Lo cual tampoco significaba absolutamente nada. Lincoln Rhyme se preguntó por qué estaba deconstruyendo la conversación. Era una especie de mecanismo de defensa, supuso, y aquella idea le resultó tan tediosa como las demás. Quería colgar.
—¿Estás bien, después de lo que te pasó en el centro de detención?
—No fue nada grave. Me llevé un buen susto, pero ese tipo llegó a tiempo. Me bajó de la pared.
—Estupendo.
Silencio.
—Bueno, gracias otra vez, Lincoln. Poca gente habría hecho esto por mí.
—Me alegro de que haya salido bien.
—Tenemos que quedar. Judy, tú y yo. Y tu amiga. ¿Cómo se llama?
—Amelia.
—Tenemos que vernos. —Un largo silencio—. Será mejor que cuelgue. Tenemos que volver a casa, con los niños. Bueno, cuídate.

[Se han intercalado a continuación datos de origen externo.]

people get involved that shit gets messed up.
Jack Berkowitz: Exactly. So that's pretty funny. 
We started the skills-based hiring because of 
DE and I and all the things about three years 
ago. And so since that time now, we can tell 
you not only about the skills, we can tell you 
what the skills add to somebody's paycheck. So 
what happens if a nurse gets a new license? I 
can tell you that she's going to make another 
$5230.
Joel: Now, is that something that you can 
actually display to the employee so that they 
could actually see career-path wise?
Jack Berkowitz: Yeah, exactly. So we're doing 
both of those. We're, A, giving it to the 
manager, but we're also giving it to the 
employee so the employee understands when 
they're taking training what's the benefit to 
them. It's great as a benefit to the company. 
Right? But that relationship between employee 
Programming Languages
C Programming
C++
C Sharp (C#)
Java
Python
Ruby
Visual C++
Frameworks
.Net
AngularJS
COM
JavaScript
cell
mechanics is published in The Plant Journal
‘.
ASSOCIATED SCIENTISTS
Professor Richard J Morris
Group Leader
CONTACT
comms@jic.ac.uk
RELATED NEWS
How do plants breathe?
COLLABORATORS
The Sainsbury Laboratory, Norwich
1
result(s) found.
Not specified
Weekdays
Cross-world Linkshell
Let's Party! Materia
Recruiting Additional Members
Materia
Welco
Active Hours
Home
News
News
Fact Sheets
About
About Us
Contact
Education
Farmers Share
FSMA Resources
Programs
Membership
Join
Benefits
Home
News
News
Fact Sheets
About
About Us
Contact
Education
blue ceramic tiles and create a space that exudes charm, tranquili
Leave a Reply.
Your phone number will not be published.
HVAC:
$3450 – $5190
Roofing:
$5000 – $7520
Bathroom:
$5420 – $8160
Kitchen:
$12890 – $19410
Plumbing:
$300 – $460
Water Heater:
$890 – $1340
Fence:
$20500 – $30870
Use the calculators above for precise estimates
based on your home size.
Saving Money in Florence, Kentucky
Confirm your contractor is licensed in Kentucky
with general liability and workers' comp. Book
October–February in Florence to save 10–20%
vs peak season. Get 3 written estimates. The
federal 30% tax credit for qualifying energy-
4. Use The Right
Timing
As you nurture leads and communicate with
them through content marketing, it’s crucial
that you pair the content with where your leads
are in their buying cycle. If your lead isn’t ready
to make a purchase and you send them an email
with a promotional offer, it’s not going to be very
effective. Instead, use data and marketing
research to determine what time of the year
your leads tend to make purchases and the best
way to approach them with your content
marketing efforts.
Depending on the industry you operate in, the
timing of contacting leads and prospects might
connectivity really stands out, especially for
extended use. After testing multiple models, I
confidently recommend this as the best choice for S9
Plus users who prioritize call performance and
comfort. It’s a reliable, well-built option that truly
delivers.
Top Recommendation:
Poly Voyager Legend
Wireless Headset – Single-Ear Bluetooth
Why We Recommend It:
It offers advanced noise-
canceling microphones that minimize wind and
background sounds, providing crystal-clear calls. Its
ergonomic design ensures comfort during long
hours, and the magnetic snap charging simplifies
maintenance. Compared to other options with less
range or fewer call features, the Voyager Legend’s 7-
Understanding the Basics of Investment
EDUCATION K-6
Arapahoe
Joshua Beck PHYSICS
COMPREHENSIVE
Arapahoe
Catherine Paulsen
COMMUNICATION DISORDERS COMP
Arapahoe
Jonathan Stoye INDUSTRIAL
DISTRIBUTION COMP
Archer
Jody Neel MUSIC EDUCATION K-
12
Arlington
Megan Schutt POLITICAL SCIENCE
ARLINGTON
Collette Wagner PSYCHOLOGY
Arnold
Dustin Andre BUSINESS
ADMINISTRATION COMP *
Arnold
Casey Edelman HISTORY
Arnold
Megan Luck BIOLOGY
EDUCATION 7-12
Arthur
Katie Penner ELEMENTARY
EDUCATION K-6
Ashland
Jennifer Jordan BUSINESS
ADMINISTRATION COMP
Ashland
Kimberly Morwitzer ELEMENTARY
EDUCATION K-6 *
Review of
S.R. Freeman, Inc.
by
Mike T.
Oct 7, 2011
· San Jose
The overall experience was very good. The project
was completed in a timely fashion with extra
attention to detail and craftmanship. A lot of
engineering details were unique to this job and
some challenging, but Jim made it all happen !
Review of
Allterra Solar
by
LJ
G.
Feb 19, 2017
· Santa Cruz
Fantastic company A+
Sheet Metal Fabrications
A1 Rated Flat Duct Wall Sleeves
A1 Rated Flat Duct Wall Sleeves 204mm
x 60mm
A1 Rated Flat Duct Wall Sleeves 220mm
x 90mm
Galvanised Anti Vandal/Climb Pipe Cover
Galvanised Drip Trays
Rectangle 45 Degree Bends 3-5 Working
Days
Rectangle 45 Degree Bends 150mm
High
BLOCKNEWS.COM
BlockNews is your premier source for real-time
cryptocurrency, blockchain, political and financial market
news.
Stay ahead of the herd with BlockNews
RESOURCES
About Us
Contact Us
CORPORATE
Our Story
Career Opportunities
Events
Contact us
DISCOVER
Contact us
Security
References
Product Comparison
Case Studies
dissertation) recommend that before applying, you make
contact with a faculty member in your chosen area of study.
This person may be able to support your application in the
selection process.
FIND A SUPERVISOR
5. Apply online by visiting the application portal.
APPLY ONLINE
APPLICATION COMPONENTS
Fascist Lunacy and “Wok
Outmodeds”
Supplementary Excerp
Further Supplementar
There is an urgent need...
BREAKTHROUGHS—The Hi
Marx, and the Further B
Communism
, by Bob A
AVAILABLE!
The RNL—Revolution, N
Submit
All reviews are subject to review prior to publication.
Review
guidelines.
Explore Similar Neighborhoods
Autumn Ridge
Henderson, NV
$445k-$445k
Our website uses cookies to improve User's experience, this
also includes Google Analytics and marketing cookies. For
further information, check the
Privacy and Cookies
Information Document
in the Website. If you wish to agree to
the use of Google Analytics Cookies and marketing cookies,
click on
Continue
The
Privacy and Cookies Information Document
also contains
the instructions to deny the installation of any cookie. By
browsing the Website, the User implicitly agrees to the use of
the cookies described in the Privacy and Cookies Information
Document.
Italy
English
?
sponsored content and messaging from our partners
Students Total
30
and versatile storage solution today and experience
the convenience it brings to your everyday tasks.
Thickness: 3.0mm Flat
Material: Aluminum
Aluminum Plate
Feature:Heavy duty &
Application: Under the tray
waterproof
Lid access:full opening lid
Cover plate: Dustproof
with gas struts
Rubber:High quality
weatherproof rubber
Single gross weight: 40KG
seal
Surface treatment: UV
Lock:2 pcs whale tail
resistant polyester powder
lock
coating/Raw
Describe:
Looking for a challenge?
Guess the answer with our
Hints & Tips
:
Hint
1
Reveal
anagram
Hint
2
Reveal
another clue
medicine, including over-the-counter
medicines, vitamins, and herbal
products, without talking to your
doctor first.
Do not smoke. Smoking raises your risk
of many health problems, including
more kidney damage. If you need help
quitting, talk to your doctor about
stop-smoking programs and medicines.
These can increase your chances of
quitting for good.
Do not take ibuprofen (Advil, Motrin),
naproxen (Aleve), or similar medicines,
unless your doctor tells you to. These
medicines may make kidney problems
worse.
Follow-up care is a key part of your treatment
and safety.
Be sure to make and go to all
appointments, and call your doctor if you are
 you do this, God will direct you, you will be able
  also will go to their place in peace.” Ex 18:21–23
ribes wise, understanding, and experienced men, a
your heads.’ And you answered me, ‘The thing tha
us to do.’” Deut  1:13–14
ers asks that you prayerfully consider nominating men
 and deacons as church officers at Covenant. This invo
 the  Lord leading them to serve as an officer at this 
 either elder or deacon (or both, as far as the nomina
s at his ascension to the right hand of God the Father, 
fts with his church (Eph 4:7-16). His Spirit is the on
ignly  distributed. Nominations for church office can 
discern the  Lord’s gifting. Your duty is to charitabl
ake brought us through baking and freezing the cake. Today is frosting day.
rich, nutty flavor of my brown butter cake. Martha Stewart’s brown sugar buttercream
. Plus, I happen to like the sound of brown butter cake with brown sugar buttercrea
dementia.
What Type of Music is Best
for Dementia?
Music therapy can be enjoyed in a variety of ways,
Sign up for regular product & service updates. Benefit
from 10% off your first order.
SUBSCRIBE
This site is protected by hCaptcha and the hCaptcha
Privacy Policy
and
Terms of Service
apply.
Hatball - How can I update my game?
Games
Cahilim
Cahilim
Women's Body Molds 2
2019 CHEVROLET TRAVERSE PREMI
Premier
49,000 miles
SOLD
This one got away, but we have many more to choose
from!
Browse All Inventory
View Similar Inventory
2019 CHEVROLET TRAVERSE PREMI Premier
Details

—Tú también. Orden: desconectar.
Rhyme fijó los ojos en el dosier de su primo.
El otro hijo…
Y comprendió que nunca «quedarían». Así que aquí se acaba, pensó, preocupado al principio porque con el clic de un teléfono al desconectarse algo que podría haber sido no llegara a ser nunca. Pero luego concluyó que aquel era el único final lógico para los acontecimientos de los tres días anteriores.
Pensando en el logotipo de SSD, se dijo que, en efecto, sus vidas habían coincidido de nuevo después de tantos años, pero que era como si permanecieran separados por una ventana sellada. Se habían observado mutuamente, habían cambiado unas palabras, pero hasta ahí había llegado su contacto. Ya iba siendo hora de que cada uno regresara a su mundo.